---------- TEXT BLOCK

# [Reminder] DotVPS is now Virtora



## wlanboy (Aug 6, 2014)

Got an email today with following text:



> Hello xxxx,
> 
> We have also noticed that some of our customers do not recognize the Virtora name. A few months ago DotVPS has been rebranded as Virtora under new management.
> 
> ...


And afterwards this one with the topic "Paypal Subscriptions Issue":


Hello xxxx,

We have noticed that the Paypal subscriptions created before we renamed the Paypal email have not been working. These have been cancelled and you are going to have to recreate them when you receive your next invoice. Your unpaid invoices have been marked as paid.

We are sorry for the trouble.

Regards,
Virtora Team 

Looks like they forget to rename the Paypal address... gosh I like that brand selling stuff.


----------



## Aldryic C'boas (Aug 6, 2014)

Well, props to them for eating the cost of the mistake rather than holding the clients liable.  Mistakes can happen - how they're dealt with is what truly matters.


----------



## serverian (Aug 6, 2014)

wlanboy said:


> Looks like they forget to rename the Paypal address... gosh I like that brand selling stuff.


We didn't forget. It was renamed when the domain name changed. However, for some reason the subscriptions created with the old email wasn't getting IPN'd to our WHMCS install. Therefore, the invoices didn't get marked as paid.


----------

--------------------

== WRITTEN TASK 1 ==
Using the DotVPS thread, decide whether each statement agrees with it: (a) DotVPS was rebranded as Virtora under new management. (b) Customers' unpaid invoices were left open to be settled later. (c) serverian says the Paypal address was never renamed.

---------- ENTRIES SHOWN

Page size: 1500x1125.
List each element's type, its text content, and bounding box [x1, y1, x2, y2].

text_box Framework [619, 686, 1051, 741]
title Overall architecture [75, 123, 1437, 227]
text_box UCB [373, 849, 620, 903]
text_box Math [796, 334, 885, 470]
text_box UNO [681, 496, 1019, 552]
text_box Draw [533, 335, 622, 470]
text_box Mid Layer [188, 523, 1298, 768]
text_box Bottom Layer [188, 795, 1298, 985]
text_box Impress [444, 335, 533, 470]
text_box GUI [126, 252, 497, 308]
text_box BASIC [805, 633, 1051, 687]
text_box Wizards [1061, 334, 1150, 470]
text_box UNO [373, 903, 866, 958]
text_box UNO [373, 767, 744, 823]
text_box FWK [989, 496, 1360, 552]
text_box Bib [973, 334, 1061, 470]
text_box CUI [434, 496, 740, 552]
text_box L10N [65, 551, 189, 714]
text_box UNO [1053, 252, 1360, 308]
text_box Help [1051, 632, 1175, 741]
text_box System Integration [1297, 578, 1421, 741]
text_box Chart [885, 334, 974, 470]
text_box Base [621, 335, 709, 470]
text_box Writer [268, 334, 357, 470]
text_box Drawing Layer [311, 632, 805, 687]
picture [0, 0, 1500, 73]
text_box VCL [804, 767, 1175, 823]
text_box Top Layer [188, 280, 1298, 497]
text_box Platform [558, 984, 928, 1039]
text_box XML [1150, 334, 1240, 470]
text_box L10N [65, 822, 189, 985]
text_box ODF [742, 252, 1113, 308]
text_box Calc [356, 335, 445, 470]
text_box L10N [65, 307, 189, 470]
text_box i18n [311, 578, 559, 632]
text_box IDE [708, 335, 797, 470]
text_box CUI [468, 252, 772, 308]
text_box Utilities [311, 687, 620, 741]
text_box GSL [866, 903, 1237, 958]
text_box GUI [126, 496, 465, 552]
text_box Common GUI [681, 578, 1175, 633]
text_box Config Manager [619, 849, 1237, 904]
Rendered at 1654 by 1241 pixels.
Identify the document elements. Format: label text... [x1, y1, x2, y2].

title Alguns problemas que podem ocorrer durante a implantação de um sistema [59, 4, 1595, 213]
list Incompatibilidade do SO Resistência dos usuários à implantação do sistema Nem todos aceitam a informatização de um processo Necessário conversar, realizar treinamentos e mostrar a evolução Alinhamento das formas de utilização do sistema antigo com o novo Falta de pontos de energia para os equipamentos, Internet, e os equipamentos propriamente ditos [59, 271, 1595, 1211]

--------------------

== WRITTEN TASK 2 ==
Duplicate everything in the entries from the line containing "text_box Framework [619, 686, 1051, 741]" down to the line containing "text_box UNO [1053, 252, 1360, 308]", with both of those lines included.

== FINAL ANSWER 1 ==
(a) Yes: "A few months ago DotVPS has been rebranded as Virtora under new management."
(b) No: "Your unpaid invoices have been marked as paid."
(c) No: "We didn't forget. It was renamed when the domain name changed."

== FINAL ANSWER 2 ==
text_box Framework [619, 686, 1051, 741]
title Overall architecture [75, 123, 1437, 227]
text_box UCB [373, 849, 620, 903]
text_box Math [796, 334, 885, 470]
text_box UNO [681, 496, 1019, 552]
text_box Draw [533, 335, 622, 470]
text_box Mid Layer [188, 523, 1298, 768]
text_box Bottom Layer [188, 795, 1298, 985]
text_box Impress [444, 335, 533, 470]
text_box GUI [126, 252, 497, 308]
text_box BASIC [805, 633, 1051, 687]
text_box Wizards [1061, 334, 1150, 470]
text_box UNO [373, 903, 866, 958]
text_box UNO [373, 767, 744, 823]
text_box FWK [989, 496, 1360, 552]
text_box Bib [973, 334, 1061, 470]
text_box CUI [434, 496, 740, 552]
text_box L10N [65, 551, 189, 714]
text_box UNO [1053, 252, 1360, 308]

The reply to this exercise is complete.